Quote: "I've never been in a situation where technology tipped over the business equation. It's how you develop and use that technology and how you make that technology relevant."
Family: Wife, Marilyn; sons, Ryan, Charlie, Jonathon, Bobbie and Jeffrey.
Bob May has great stories from his days with a startup called Federal Express: siphoning gas from cars for delivery trucks during the 1970s oil crisis; renting a truck and driving through the night to carry an important shipment from Massachusetts to New York. The lesson of a startup that changes an industry, May says, is that "it is a little bumpy."
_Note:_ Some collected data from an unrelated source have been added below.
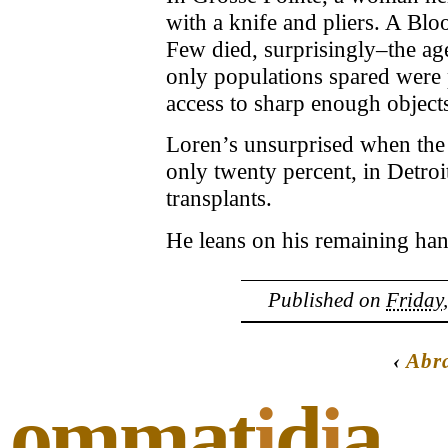
with a knife and pliers. A Blo
Few died, surprisingly–the age
only populations spared were 
access to sharp enough object
Loren’s unsurprised when the 
only twenty percent, in Detroi
transplants.
He leans on his remaining hand
Published on
Friday
‹
Abr
ommat
i
d
i
a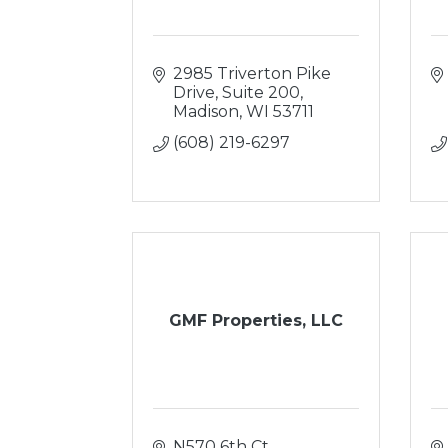
2985 Triverton Pike 
Drive
Suite 200
Madison
WI
53711
(608) 219-6297
GMF Properties, LLC
N570 6th Ct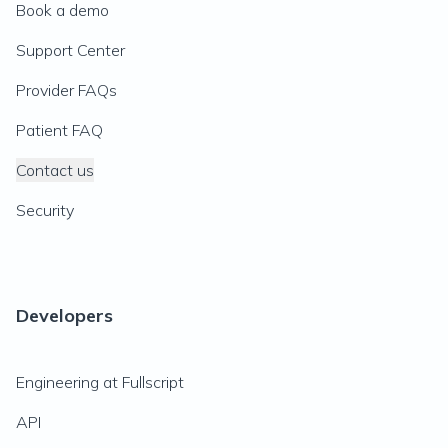
Book a demo
Support Center
Provider FAQs
Patient FAQ
Contact us
Security
Developers
Engineering at Fullscript
API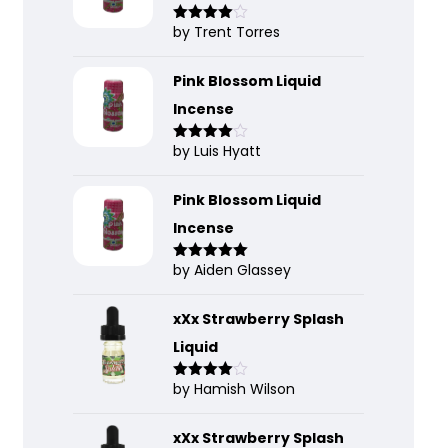
by Trent Torres
Rated
4
out of 5
Pink Blossom Liquid
Incense
by Luis Hyatt
Rated
4
out of 5
Pink Blossom Liquid
Incense
by Aiden Glassey
Rated
5
out
of 5
xXx Strawberry Splash
Liquid
by Hamish Wilson
Rated
4
out of 5
xXx Strawberry Splash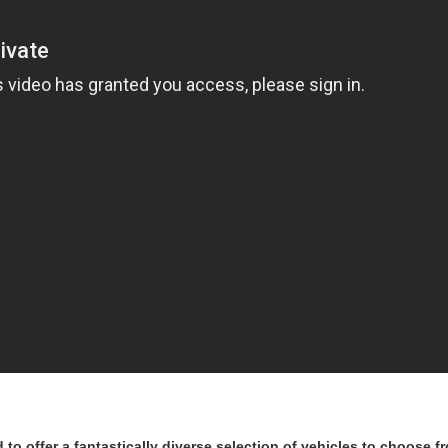
to offer a fantastically diverse selection of vehicles to choose fr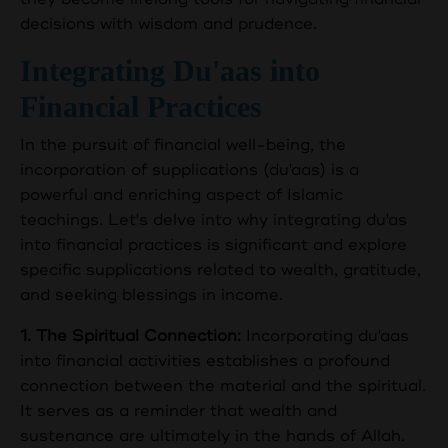
decisions with wisdom and prudence.
Integrating Du'aas into
Financial Practices
In the pursuit of financial well-being, the
incorporation of supplications (du'aas) is a
powerful and enriching aspect of Islamic
teachings. Let's delve into why integrating du'as
into financial practices is significant and explore
specific supplications related to wealth, gratitude,
and seeking blessings in income.
1. The Spiritual Connection:
Incorporating du'aas
into financial activities establishes a profound
connection between the material and the spiritual.
It serves as a reminder that wealth and
sustenance are ultimately in the hands of Allah.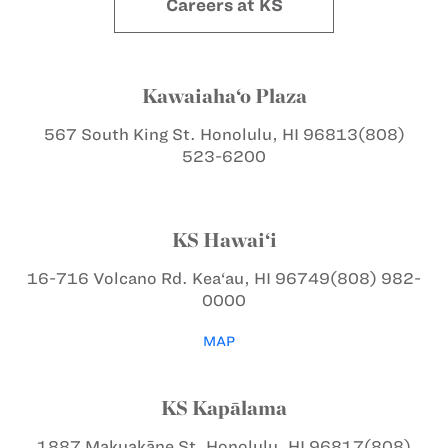
Careers at KS
Kawaiaha‘o Plaza
567 South King St.
Honolulu, HI 96813
(808)
523-6200
KS Hawai‘i
16-716 Volcano Rd.
Kea‘au, HI 96749
(808) 982-
0000
MAP
KS Kapālama
1887 Makuakāne St.
Honolulu, HI 96817
(808)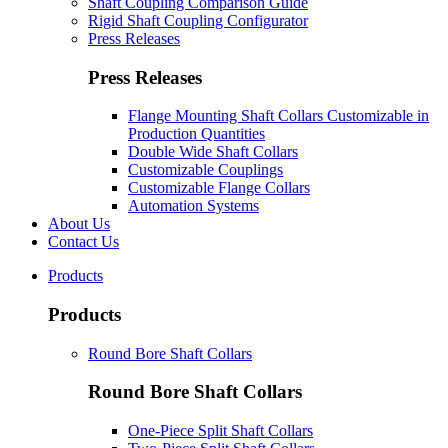
Shaft Coupling Comparison Guide
Rigid Shaft Coupling Configurator
Press Releases
Press Releases
Flange Mounting Shaft Collars Customizable in
Production Quantities
Double Wide Shaft Collars
Customizable Couplings
Customizable Flange Collars
Automation Systems
About Us
Contact Us
Products
Products
Round Bore Shaft Collars
Round Bore Shaft Collars
One-Piece Split Shaft Collars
May's survival skills will come in handy as chief executive of Coral Springs-based PNV. It sells Internet, cable television and telephone access to truckers. Founded by broadcast and wireless executive Ian Williams, who now is company chairman, PNV at first wanted to provide only cable television to truckers on breaks. Now, it aims to bring just-in-time communication to an industry where drivers and their paperwork are on the road for weeks. The PNV website, PNV.com, is a portal for truckers and their companies. It also has a job board (openings are going begging in the industry) and offers a chance to win a fully loaded truck.
May, a 51-year-old Brookline, Mass., native, was hired in March 1999 to fill the role of experienced executive to run the company, says Prudential Securities analyst Tim Getz. May spent 20 years with Federal Express and 16 months as chief operating officer at Cablevision in New York. He was retired when venture capitalists approached him about the CEO job at PNV. May saw a chance to make a fundamental change in how the trucking industry operates and also "make a hell of a lot of money." His base pay is $275,000. He also has a truckload of options that will be worthless unless PNV's stock rises.
Getz projects PNV won't break even until the end of 2002. The company will need to raise money before then. So far, PNV has run through $109 million in losses since inception. It trades at less than $2 a share after going public last year at $18 a share. Watch for bumps.